[WORK ITEM]
In the material below, list every line carrying the string "pixels".

[DATA SUPPLIED]
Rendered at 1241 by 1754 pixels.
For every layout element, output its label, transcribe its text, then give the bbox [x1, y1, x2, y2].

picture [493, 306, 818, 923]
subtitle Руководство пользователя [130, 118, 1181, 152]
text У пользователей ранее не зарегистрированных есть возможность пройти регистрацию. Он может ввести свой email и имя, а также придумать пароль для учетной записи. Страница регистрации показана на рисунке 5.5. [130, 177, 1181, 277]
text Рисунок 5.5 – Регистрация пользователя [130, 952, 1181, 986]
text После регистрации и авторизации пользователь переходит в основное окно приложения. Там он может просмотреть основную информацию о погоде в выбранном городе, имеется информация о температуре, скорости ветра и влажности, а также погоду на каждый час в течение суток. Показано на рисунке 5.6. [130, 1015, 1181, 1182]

* * *

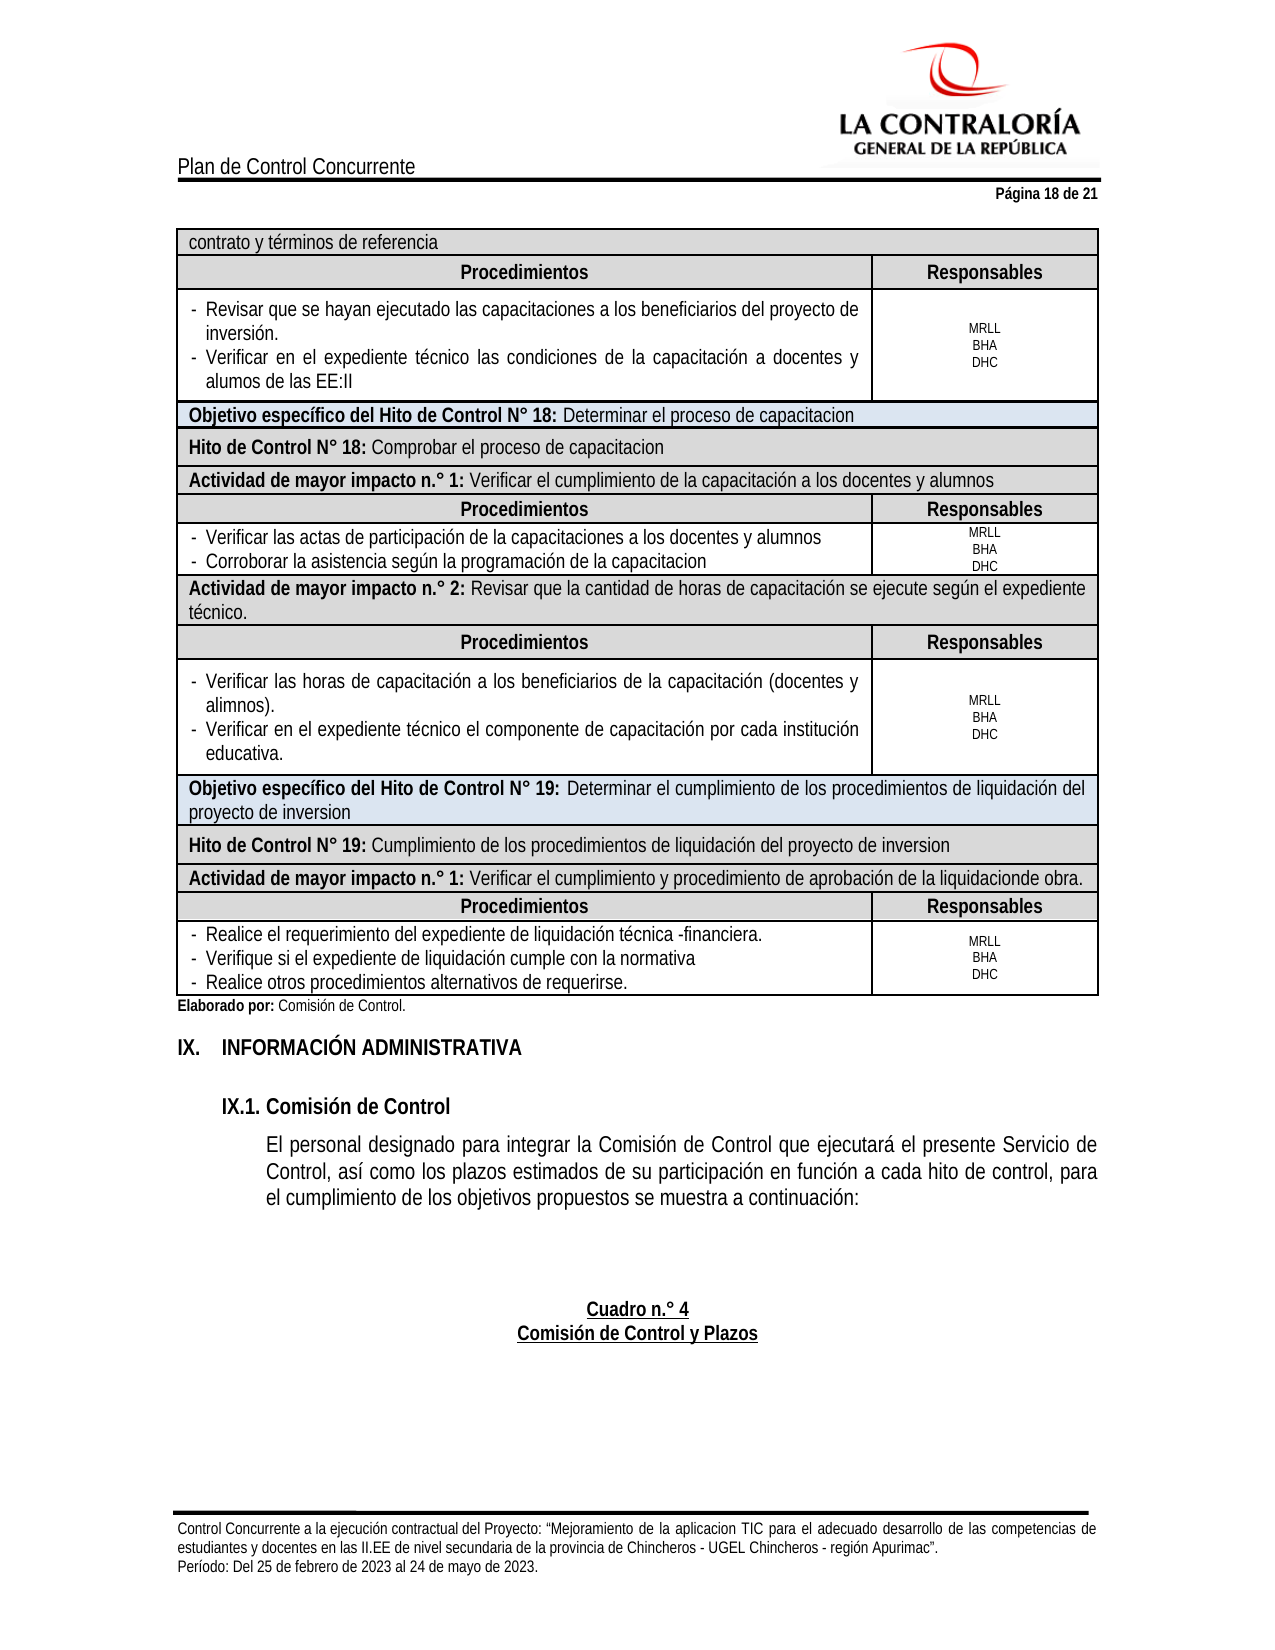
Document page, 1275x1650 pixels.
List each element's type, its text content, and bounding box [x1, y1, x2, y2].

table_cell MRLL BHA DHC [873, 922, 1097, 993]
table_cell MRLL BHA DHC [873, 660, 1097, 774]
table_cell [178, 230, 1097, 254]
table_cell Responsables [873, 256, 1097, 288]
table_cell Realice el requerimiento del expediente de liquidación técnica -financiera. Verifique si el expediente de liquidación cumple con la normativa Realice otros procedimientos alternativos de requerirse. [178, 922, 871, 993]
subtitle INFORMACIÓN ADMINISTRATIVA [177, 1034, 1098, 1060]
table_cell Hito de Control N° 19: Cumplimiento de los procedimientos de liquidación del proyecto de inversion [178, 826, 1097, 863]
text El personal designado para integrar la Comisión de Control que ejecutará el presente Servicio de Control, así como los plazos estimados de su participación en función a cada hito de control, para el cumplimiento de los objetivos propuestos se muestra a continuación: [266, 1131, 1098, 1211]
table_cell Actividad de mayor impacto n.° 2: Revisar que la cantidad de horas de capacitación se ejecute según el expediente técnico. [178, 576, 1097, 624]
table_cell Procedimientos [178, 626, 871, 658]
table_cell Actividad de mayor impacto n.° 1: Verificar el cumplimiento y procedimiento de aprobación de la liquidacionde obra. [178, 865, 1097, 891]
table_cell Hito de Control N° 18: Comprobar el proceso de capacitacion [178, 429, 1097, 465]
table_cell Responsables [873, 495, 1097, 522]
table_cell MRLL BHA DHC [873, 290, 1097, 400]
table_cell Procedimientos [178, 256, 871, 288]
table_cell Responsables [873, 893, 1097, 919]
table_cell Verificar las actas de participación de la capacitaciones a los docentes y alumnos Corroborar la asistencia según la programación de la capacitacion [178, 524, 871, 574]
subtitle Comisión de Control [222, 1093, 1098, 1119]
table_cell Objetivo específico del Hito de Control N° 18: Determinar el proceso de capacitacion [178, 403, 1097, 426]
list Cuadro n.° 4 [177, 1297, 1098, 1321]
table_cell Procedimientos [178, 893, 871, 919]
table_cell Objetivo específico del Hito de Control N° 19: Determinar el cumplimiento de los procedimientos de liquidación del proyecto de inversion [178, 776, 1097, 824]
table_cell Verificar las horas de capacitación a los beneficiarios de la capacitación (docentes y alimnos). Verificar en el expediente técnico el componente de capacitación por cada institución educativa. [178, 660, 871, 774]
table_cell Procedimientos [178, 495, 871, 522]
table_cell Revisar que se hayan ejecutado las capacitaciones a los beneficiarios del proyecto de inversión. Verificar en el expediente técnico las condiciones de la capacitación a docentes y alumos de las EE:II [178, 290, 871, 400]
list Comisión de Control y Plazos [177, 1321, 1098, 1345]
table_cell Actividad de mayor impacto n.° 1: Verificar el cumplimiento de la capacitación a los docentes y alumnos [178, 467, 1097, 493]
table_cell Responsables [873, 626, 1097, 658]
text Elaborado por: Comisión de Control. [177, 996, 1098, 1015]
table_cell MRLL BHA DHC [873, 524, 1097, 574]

--

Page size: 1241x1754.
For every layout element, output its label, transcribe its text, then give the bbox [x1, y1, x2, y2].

[OUTPUT FOR THIS TASK]
Rendered at 1241 by 1754 pixels.
Document page, 1275x1650 pixels.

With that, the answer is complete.